§ 4056. Limitations on distributions
(a) A distribution shall not be made if:
(1) the limited liability company would not be able to pay its debts as they become due
in the ordinary course of business; or
(2) the company’s total assets would be less than the sum of its total liabilities plus
the amount that would be needed, if the company were to be dissolved, wound up, and
terminated at the time of the distribution, to satisfy the preferential rights upon
dissolution, winding up, and termination of members whose preferential rights are
superior to those receiving the distribution.
(b) A limited liability company may base a determination that a distribution is not prohibited
under subsection (a) of this section on financial statements prepared on the basis
of:
(1) generally accepted accounting practices and principles;
(2) a fair valuation; or
(3) another method that is reasonable under the circumstances.

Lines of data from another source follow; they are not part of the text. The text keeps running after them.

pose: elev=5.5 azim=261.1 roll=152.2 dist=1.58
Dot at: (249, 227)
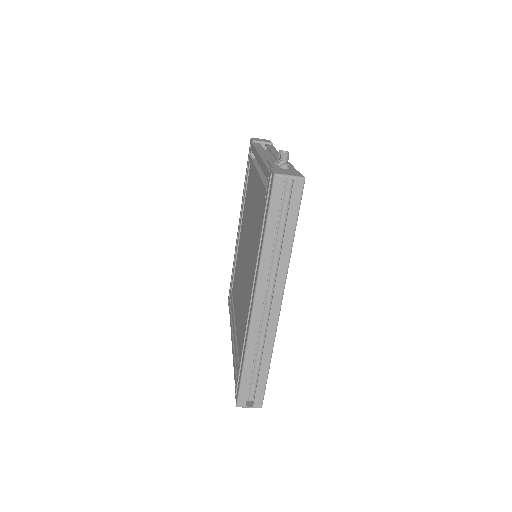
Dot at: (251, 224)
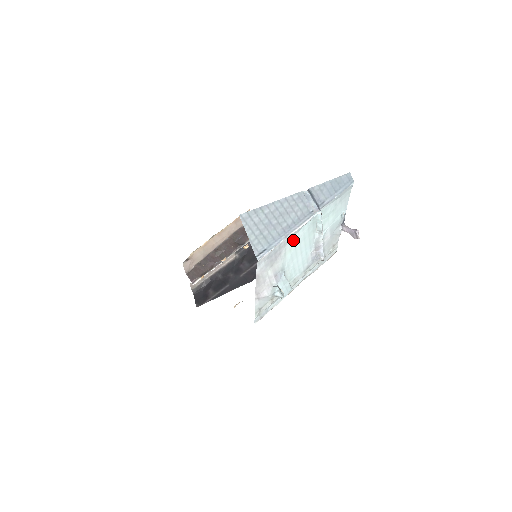
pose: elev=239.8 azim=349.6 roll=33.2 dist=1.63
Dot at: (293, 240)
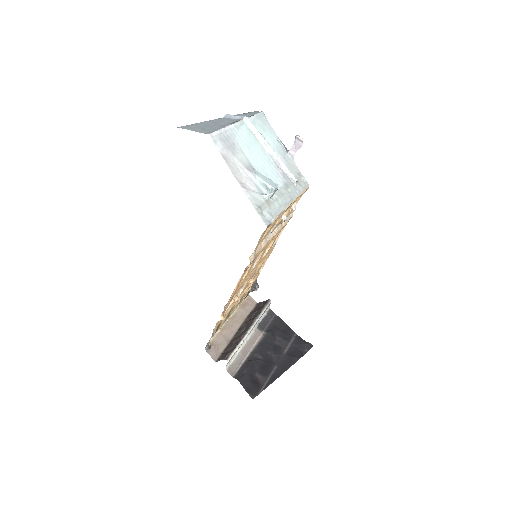
Dot at: (239, 138)
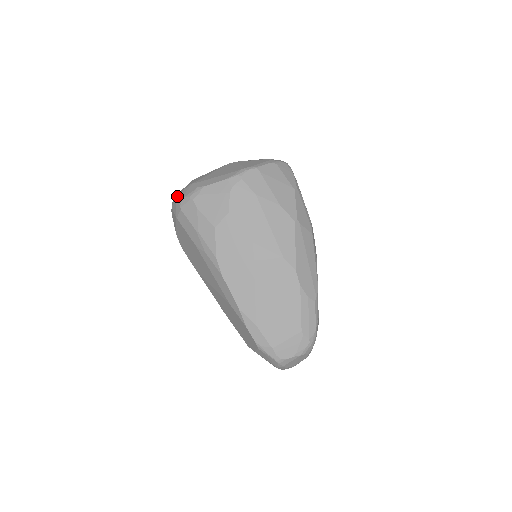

(c) Except as otherwise provided in subsection (e) of this section, the effect of a distribution
under subsection (a) of this section is measured:
(1) in the case of distribution by purchase, redemption, or other acquisition of a distributional
interest in a limited liability company, as of the date money or other property is
transferred or debt incurred by the company; and
(2) in all other cases, as of the date the:
(A) distribution is authorized if the payment occurs within 120 days after the date of
authorization; or
(B) payment is made if it occurs more than 120 days after the date of authorization.
(d) A limited liability company’s indebtedness to a member incurred by reason of a distribution
made in accordance with this section is at parity with the company’s indebtedness
to its general, unsecured creditors.
(e) Indebtedness of a limited liability company, including indebtedness issued in connection
with or as part of a distribution, is not considered a liability for purposes of determinations
under subsection (a) of this section if its terms provide that payment of principal
and interest are made only if and to the extent that payment of a distribution to
members could then be made under this section. If the indebtedness is issued as a
distribution, each payment of principal or interest on the indebtedness and not the
issuance of the indebtedness is treated as a distribution, the effect of which is
measured on the date the payment is made. (Added 2015, No. 17, § 2.)